Deila’s main problem was that he came with fixed ideas of the kind of players he wanted and how he required them to play the game, and in his first season he did reasonably well with Celtic playing some fine football at times – no more so than on the night they came from two down to draw 3-3 with Inter Milan.

Yet a draw, even against genuine giants of the game, is never enough for Celtic and in his second season Deila seemed to forget that, playing almost a safety-first system with just one attacker up front. Fortunately, that was Leigh Griffiths who repaid Deila’s faith in him with a barrage of goals.

The number of times he varied that system could be counted on the fingers of one hand, and it was that rigidity and inflexibility with tactics and players which has characterised his time at Parkhead.

He also set himself up for a fall – he it was who preached that his players had to be super-fit, yet on Sunday it was Rangers who looked the fitter team, because even the fittest need rest and the likes of Scott Brown, Mikael Lustig and Nir Bitton did not get enough.
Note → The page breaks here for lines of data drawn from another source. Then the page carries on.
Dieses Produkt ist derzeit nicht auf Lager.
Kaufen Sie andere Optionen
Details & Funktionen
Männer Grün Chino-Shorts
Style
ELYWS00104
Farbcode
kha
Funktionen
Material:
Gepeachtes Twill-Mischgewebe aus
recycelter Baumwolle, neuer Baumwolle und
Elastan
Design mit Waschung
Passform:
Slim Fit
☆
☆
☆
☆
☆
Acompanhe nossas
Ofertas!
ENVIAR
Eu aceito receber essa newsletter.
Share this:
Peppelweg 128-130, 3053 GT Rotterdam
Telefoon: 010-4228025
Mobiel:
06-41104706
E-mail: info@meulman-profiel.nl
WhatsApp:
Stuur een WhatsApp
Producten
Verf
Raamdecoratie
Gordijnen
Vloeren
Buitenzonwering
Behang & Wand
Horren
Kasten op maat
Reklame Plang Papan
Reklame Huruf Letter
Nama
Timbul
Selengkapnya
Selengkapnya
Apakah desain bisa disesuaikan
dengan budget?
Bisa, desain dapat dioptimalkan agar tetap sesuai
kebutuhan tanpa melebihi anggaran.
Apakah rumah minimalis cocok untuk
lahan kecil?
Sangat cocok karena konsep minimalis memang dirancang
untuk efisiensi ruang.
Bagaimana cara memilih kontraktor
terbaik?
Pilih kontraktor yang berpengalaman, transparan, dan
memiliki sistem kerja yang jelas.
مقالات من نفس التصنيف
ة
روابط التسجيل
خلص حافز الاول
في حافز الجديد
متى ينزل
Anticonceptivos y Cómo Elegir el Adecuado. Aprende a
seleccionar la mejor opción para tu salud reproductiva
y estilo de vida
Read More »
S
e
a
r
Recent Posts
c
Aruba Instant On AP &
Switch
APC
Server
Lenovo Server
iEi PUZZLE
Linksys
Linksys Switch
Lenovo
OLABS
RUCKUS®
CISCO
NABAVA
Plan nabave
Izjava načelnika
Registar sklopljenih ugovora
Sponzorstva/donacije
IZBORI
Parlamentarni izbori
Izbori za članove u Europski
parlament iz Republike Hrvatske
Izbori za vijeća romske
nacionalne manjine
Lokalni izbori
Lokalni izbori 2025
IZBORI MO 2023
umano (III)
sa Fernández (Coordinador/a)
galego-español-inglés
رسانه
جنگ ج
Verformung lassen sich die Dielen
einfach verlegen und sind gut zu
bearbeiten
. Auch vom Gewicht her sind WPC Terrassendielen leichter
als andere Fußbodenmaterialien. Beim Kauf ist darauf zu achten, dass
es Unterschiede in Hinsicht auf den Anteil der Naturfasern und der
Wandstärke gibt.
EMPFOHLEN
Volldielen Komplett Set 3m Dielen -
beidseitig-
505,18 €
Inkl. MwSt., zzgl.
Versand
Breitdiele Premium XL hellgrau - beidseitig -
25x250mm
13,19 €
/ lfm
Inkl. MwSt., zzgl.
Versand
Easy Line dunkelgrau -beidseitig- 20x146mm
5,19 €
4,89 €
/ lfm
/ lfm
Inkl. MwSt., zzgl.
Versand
Deila also made it clear the domestic treble was his aim after exiting Europe, and that target did not survive the League Cup semi-final against Ross County. Aiming high and finishing low is a recipe for disaster. Always giving the impression of calmness, especially when facing the press, Deila may well have been concealing turmoil within the camp, and possibly even within his staff. No one has yet broken ranks to say so, but when the likes of Anthony Stokes, Kris Commons and James Forrest find themselves out of favour, something had to be wrong in the mix at the Lennoxtown training camp.

The manager also has to take the rap for poor signings: Peter Lawwell’s name is on the contracts, but it is Deila who had the final say on the hiring of a pile of duds, frankly. The only unmitigated success among the 23 who put pen to paper in Deila’s time has been Craig Gordon – and he came free.

Erik Sviatchenko showed against Rangers what he can do if he stays injury-free, and Deila was also unlucky to lose the services of Jozo Simunovic to injury. Had those two been the central defensive partnership from the start on Sunday, the result would surely have been different. Other injuries at key times to the likes of Scott Brown and Charlie Mulgrew, plus loss of form of Stefan Johansen, Stuart Armstrong and Gary Mackay-Steven did not help the Norwegian much either.

But let’s throw out just a few names – Stefan Scepovic, Saidy Janko, Michael Duffy, Nadir Ciftci, Carlton Cole, Scott Allan, Ryan Christie … remember them? And let’s not mention the loanees, like Alexander Tonev, Tyler Blackett and Wakaso Mubarak – failed short-term fixes for long-term problems.

For that is what cursed Deila and meant that he was fighting a losing battle after his first season – just as some players could not fit into his system, so he could not “do” the Celtic system.

Celtic need to find and develop young players to sell them on at a profit – it’s been their business model for some years now, and Fraser Forster, Victor Wanyama, and Virgil van Dijk alone made more than £30 million profit for Celtic

Deila couldn’t find their like to any extent, Kieran Tierney and Callum McGregor are the youngsters who have made the biggest impression, and they are both home-grown.

So Deila goes with little or no playing legacy in place. Presuming Celtic do win the title, they will have a matter of weeks before next season’s Champions League qualification begins.

Is that enough time to bring in someone with a long-term vision of how the club should develop on the pitch, a diplomat who can deal with all sides at this fractious time while retaining the physical and intellectual strength required to do the job properly?

All of that and deal with a resurgent Rangers, too? The new incumbent will need to be a cross between Superman, Albert Einstein, Henry Kissinger, and – most of all – Jock Stein.

There’s not many of them about, not many at all, and the way ahead for Celtic seems treacherous right now.